C’est que le début, d’accord d’accord

Mars aux poubelles, avril aux casseroles

Le mois dernier, on avait titré en grande pompe sur « le Printemps des poubelles ». Celui-ci s’est entre-temps mué en Printemps des casseroles. D’apparence moins énervé, il est à bien des égards tout aussi résolu. On a choisi de piocher dans ce bouillonnement quelques paroles et faits, en partant du côté de Besançon, en décryptant la revalorisation annoncée de la rémunération des enseignants ou encore en nous entretenant avec Serge Quadruppani, auteur d’Une histoire personnelle de l’ultra-gauche.

Le mois dernier, on avait titré en grande pompe sur « le Printemps des poubelles  » dans un numéro à la couverture pleine de flammes et d’oiseaux de la tempête qui s’annonçait. Magie de l’époque, celui-ci s’est entre-temps mué en Printemps des casseroles. D’apparence moins énervé, il est à bien des égards tout aussi résolu. Et il s’accompagne d’une communication ludique plutôt réjouissante, sous forme d’une compétition intitulée « Intervilles du zbeul », portée notamment par Attac et Solidaires. Ou comment transformer les cent jours de Macron et sa clique unanimement détestée en Jeux olympiques de la contestation, avec distribution de points par département : un pour une manifestation ou une casserolade, deux pour une action créative, cinq pour une annulation de visite officielle… Avec trois points de bonus si cela touche un ministre, six pour le président de la République. À l’heure où nous imprimons, l’Hérault mène d’une bonne tête1 – mais la compétition ne fait que commencer ! La répression toujours féroce et sans cesse plus absurde (les inénarrables interdictions de « dispositifs sonores amplificateurs de son ») nous montre en tout cas que le pouvoir ne prend pas cette évolution de la mobilisation à la légère.

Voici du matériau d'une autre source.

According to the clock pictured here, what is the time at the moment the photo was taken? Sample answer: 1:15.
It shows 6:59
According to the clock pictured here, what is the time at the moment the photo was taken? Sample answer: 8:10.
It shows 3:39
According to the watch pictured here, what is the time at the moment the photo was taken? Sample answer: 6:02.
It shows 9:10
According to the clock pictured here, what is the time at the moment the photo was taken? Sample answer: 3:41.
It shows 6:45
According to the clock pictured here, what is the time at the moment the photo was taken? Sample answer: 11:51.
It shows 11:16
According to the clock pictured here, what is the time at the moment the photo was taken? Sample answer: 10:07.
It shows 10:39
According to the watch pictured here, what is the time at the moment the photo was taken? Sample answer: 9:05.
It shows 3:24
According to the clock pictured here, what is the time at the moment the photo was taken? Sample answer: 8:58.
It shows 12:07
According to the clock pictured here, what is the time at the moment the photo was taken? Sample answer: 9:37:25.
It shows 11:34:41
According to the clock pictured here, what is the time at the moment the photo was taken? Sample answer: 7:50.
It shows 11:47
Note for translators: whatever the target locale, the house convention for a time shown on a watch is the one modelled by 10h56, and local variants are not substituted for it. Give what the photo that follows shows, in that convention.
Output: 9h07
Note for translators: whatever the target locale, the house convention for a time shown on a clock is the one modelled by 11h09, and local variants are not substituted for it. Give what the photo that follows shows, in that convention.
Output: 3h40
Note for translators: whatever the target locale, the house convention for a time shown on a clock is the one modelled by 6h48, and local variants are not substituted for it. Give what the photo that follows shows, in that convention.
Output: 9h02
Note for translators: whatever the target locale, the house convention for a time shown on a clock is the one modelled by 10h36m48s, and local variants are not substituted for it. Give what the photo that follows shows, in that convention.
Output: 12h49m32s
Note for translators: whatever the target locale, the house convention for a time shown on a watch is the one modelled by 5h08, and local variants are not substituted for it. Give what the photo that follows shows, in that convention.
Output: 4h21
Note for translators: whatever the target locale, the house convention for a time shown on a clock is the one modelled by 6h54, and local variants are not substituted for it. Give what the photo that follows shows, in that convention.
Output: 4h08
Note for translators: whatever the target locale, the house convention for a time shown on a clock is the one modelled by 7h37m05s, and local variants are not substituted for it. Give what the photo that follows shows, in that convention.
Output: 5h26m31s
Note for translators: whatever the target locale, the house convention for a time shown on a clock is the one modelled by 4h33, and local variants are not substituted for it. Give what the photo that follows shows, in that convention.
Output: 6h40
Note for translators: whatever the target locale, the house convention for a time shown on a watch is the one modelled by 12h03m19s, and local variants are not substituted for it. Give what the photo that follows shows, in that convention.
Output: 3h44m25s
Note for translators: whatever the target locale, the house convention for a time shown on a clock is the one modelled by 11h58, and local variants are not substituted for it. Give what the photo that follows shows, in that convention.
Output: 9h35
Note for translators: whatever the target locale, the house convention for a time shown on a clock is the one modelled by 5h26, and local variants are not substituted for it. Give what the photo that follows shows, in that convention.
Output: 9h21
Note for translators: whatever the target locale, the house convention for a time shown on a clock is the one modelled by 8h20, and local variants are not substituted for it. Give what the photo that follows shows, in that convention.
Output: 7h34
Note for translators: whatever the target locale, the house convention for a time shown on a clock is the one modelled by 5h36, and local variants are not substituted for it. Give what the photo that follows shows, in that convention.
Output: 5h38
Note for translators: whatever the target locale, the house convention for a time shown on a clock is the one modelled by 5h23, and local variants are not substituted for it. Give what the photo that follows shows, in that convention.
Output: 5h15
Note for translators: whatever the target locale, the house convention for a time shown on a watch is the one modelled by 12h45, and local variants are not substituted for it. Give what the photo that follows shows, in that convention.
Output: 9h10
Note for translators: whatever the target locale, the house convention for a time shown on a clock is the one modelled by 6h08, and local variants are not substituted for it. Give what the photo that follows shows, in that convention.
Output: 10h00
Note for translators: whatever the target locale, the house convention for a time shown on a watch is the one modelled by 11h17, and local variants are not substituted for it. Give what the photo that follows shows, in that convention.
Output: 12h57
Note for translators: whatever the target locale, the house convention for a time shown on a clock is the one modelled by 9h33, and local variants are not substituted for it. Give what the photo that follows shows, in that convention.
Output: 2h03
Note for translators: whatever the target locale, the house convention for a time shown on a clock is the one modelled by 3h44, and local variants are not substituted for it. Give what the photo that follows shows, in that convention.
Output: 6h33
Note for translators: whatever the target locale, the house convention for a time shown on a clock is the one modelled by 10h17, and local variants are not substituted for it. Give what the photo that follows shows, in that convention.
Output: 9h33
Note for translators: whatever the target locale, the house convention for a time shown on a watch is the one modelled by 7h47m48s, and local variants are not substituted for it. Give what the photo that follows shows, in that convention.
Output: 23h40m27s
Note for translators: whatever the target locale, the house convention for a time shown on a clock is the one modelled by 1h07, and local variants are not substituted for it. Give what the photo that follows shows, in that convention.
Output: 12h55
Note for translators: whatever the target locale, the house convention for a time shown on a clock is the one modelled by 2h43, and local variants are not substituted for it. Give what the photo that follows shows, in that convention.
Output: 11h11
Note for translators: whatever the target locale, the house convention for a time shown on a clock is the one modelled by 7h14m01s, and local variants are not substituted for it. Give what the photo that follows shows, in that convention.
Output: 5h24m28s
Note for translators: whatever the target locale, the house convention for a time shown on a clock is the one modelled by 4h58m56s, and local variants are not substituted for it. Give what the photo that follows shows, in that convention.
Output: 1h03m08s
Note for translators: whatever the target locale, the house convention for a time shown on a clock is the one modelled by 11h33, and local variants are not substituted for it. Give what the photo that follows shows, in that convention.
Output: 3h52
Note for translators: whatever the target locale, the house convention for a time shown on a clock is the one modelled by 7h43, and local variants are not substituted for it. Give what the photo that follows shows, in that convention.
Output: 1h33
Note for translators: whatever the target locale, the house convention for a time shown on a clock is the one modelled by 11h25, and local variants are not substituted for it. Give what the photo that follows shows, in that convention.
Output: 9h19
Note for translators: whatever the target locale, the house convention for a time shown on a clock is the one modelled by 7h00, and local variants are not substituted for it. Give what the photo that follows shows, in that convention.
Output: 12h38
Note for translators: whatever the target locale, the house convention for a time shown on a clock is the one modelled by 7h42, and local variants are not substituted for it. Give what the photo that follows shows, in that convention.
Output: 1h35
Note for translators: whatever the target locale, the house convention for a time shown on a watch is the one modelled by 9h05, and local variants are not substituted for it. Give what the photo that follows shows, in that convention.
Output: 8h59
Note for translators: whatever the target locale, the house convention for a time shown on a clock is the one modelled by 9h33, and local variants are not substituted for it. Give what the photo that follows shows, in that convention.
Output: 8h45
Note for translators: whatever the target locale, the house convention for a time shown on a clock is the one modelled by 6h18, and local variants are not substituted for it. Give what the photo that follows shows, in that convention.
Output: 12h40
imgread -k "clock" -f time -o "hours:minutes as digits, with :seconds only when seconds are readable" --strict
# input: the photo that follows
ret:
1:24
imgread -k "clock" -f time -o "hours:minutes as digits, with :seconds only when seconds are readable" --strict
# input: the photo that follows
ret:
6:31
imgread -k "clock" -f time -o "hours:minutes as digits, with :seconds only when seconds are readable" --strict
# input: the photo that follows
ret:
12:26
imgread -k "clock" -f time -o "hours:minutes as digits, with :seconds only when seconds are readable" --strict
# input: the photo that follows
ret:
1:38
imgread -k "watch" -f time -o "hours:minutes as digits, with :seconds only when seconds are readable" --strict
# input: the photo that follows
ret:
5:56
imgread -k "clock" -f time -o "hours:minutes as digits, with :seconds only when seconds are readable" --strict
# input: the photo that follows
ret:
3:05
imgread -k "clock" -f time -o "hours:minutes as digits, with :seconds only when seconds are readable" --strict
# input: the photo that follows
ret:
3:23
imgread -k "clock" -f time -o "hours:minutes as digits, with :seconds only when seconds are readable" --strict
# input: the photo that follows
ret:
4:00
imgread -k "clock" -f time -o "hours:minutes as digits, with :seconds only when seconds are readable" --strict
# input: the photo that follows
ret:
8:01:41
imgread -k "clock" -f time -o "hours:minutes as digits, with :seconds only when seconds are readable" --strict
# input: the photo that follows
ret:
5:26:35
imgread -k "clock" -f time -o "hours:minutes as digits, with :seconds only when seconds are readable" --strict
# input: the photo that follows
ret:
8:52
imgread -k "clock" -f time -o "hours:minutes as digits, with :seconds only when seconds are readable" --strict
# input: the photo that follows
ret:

Dans l’entretien qu’il nous a accordé [à lire par ici], Serge Quadruppani invite à « déborder à grande échelle  » en sortant des cadres militants établis. De tels débordements essaimant un peu partout en France ces dernières semaines, on ne saurait en dresser un tableau exhaustif. Alors on a choisi de piocher dans la marmite quelques paroles et faits. Entre colère et joie, ce bouillonnement des casseroles se veut un début plutôt qu’une fin.

Émilien Bernard et Benoît Godin

Par Colloghan



BESANÇON : UN CLIMAT SOCIAL AIGRE-DOUX

Journaliste indépendant basé à Besançon, Toufik-de-Planoise vient de connaître (à nouveau) les joies de la garde à vue pour le seul fait d’avoir couvert des actions militantes. Il évoque son cas mais aussi le climat « chaud » de la préfecture du Doubs.

« Au poste, les flics en rigolaient, disaient que c’était vraiment un dossier pourri, qu’il n’y avait rien contre moi… » Trois jours après être sorti de neuf heures de garde à vue pour de simples photos, Toufik-de-Planoise reste consterné par ses récentes péripéties judiciaires. Ce photojournaliste pour RadioBip et M252, médias associatifs de Besançon (Doubs), est notamment accusé d’« entrave concertée et avec violence ou voie de fait à l’exercice de la liberté de réunion » et « entrave à la mise en marche ou la circulation d’un train ». En réalité, il est incriminé pour avoir couvert la contestation d’une conférence anti-avortement le 30 janvier, puis une action de blocage de voies ferrées par des opposants à la réforme des retraites le 20 avril. Bref, il a fait son boulot. Toufik n’est pas le seul visé : le syndicaliste FO Frédéric Vuillaume a lui aussi été placé en garde à vue après l’occupation des voies ferrées. Tous deux seront jugés le 30 juin.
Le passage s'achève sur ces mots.